Ernia iatale, reflusso, gastrite e, dulcis in fundo, ulcera. Benvenuti dentro lo stomaco, organo dell’apparato digerente dove si nascondono tante insidie. Se oggi con una gastroscopia è facile identificare il disturbo di cui si soffre, non altrettanto lo è liberarsene: non resta che rivolgersi allo specialista gastroenterologo, tra i medici più consultati dai 50 anni in su. Prima dei 20 è raro avere un’ulcera ma, con l’avanzare dell’età, la sua incidenza cresce: il picco massimo è al traguardo del mezzo secolo. Non c’è un registro che dica quanti sardi hanno l’ulcera, che può essere gastrica o duodenale (“Peptica” è il termine corretto) ma i casi che passano sotto l’esame dei gastroenterologi sono tanti e, per fortuna, curati con sempre maggior successo. A dirlo è Paolo Usai, professore e direttore della Gastroenterologia del Policlinico Duilio Casula, struttura di eccellenza nel panorama sardo e italiano: «Assistiamo anche nell’Isola a una diminuzione dei casi, anche di quelli più oscuri, e della mortalità». Di ulcera si può morire? «Il sanguinamento è la più frequente complicanza», spiega il professore, «con un’incidenza annuale che varia dal 19 al 57 per 100mila abitanti. L’altra, successiva, è la perforazione, tra 4 e 14 casi». Di qui l’importanza di una diagnosi tempestiva al fine di ottenere la cura più efficace, onde evitare degenerazioni.

Anche i casi sardi, dunque, vengono ricondotti nel trend nazionale, attribuiti per l’80 per cento all’infezione da Helicobacter pylori, scoperto come causa di ulcera da due ricercatori australiani, vincitori del Nobel nel 2005. Sotto accusa anche gli antinfiammatori non steroidei, come l’aspirina, molto utilizzati sugli anziani e per problemi osteoarticolari. «Sarebbe quindi auspicabile - sottolinea Usai - che i pazienti che devono praticare terapie croniche con antinfiammatori vengano sottoposti al test sierologico di screening e i positivi trattati con una terapia eradicante». La «diminuzione drastica» dei casi di ulcera, sia nell’incidenza («che varia dallo 0.03 allo 0.17%») che nella prevalenza («da 0.1 a 2.6%»), è da attribuire proprio alla maggior conoscenza del problema da parte di medici e pazienti ma soprattutto all’utilizzo «quasi capillare» della terapia eradicante per l’Helicobacter. Che, se associato agli antinfiammatori, aumenta il rischio di complicanze e sanguinamento di «circa sei volte».

Nel caso dell’ulcera le spie d’allarme che si accendono non sono sempre uguali per tutti. Il sintomo predominante è il dolore alla bocca dello stomaco, associato al languore, un senso di fame dolorosa, soprattutto di notte: si attenua mangiando o con gli antiacidi, sempre più presenti nelle case dei sardi, primi in Italia nel loro consumo.
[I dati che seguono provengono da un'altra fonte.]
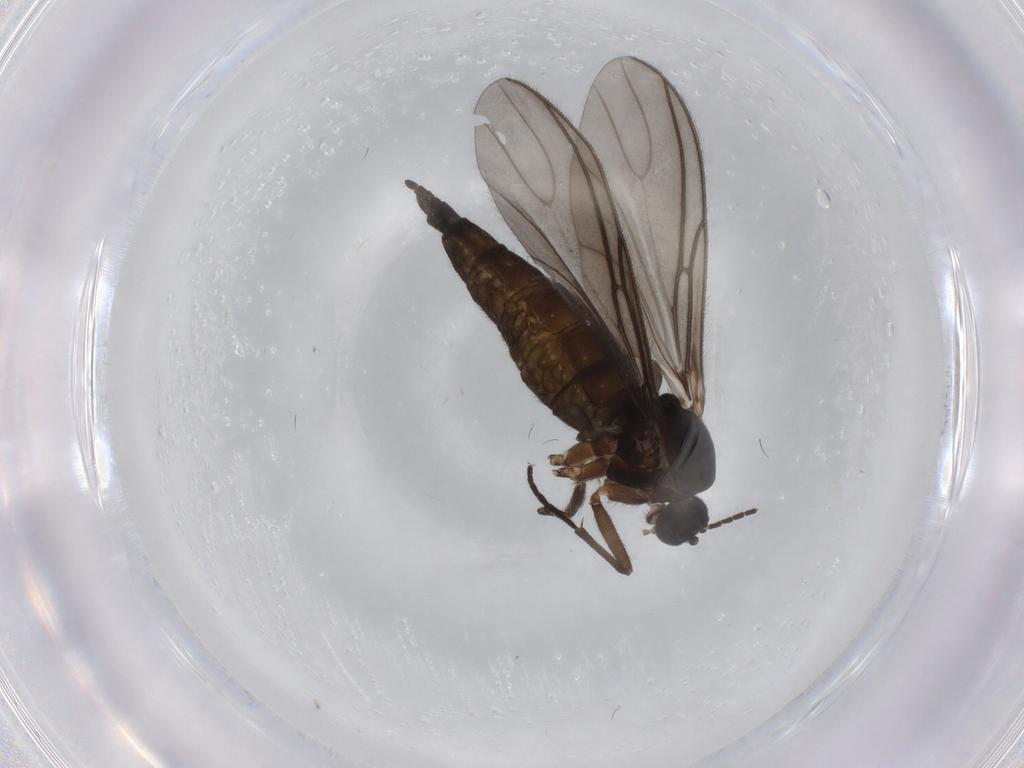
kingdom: Animalia
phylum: Arthropoda
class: Insecta
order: Diptera
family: Sciaridae
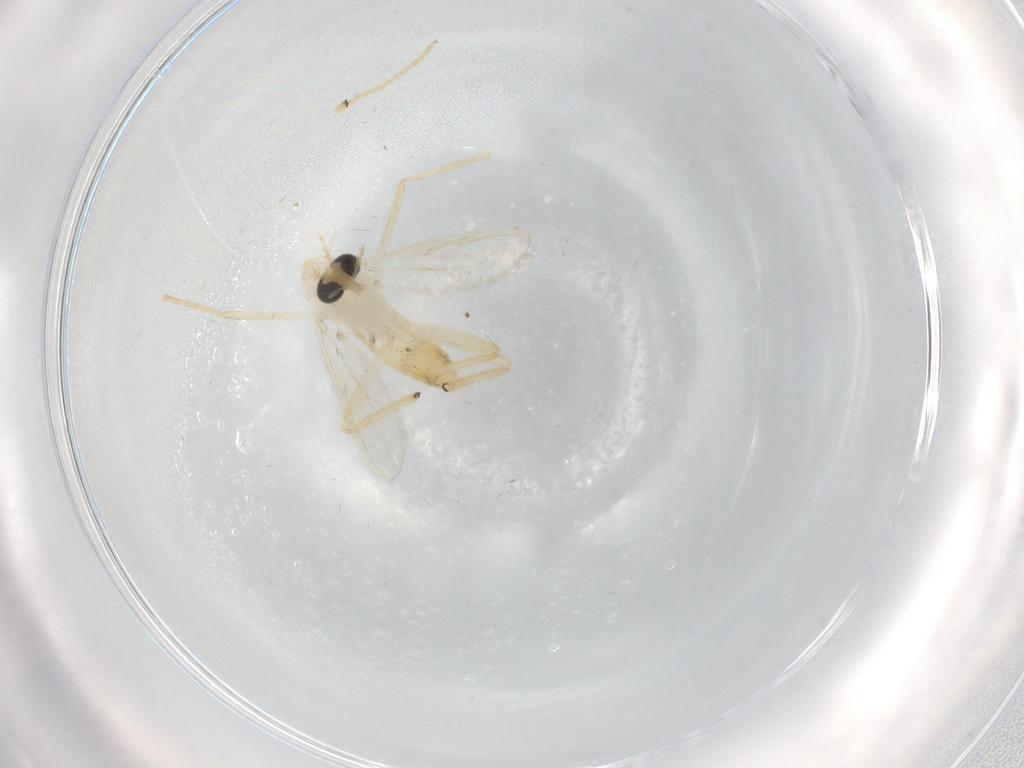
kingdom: Animalia
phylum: Arthropoda
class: Insecta
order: Diptera
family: Chironomidae
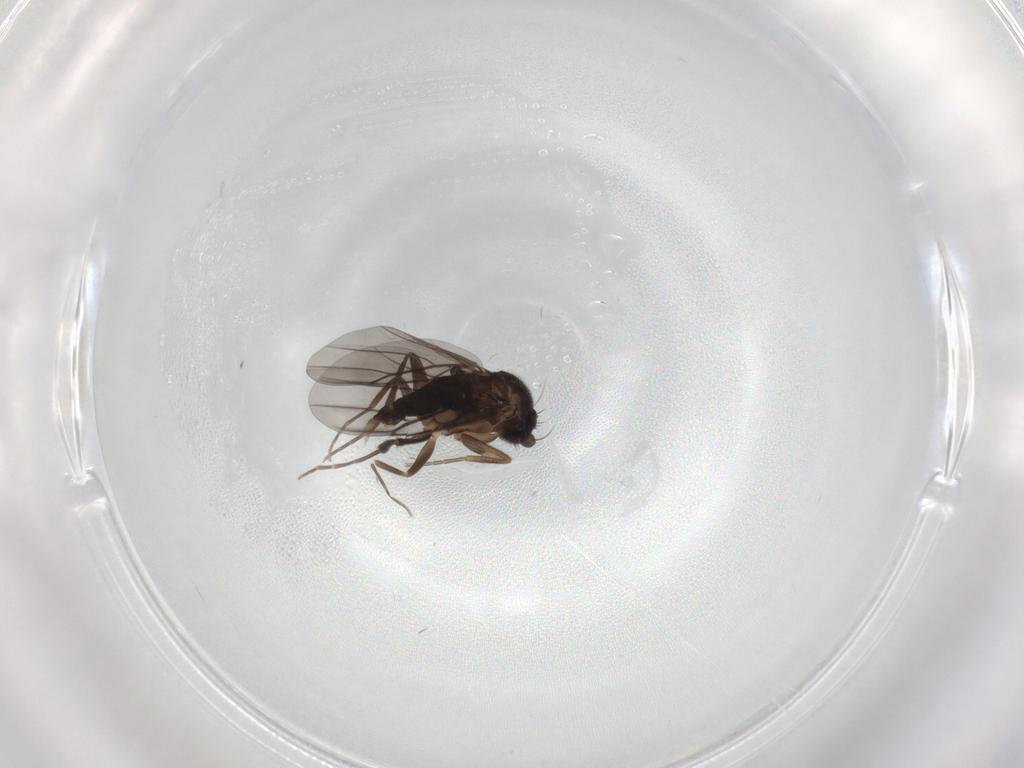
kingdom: Animalia
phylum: Arthropoda
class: Insecta
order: Diptera
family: Phoridae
Altro segnale, al contrario, è quello di sentirsi pieni dopo i pasti. «Questi sintomi, soprattutto quello notturno che sveglia il malato», avverte lo specialista, «deve essere considerato un campanello di allarme sul quale bisogna indagare. La diagnosi avviene tramite l’endoscopia che va sempre associata a prelievi di tessuto, per la diagnosi di Helicobacter, e sull’ulcera, in caso fosse gastrica».

La cura si segue in genere per 10-14 giorni: se c’è l’Helicobacter, quindi nell’80 per cento dei casi, si utilizzano due antibiotici e un gastroprotettore che riduce la produzione di acido dello stomaco. Il successo di questa terapia consente una guarigione definitiva dell’ulcera, in 80 casi su cento, o di tenerla sotto controllo con un trattamento periodico.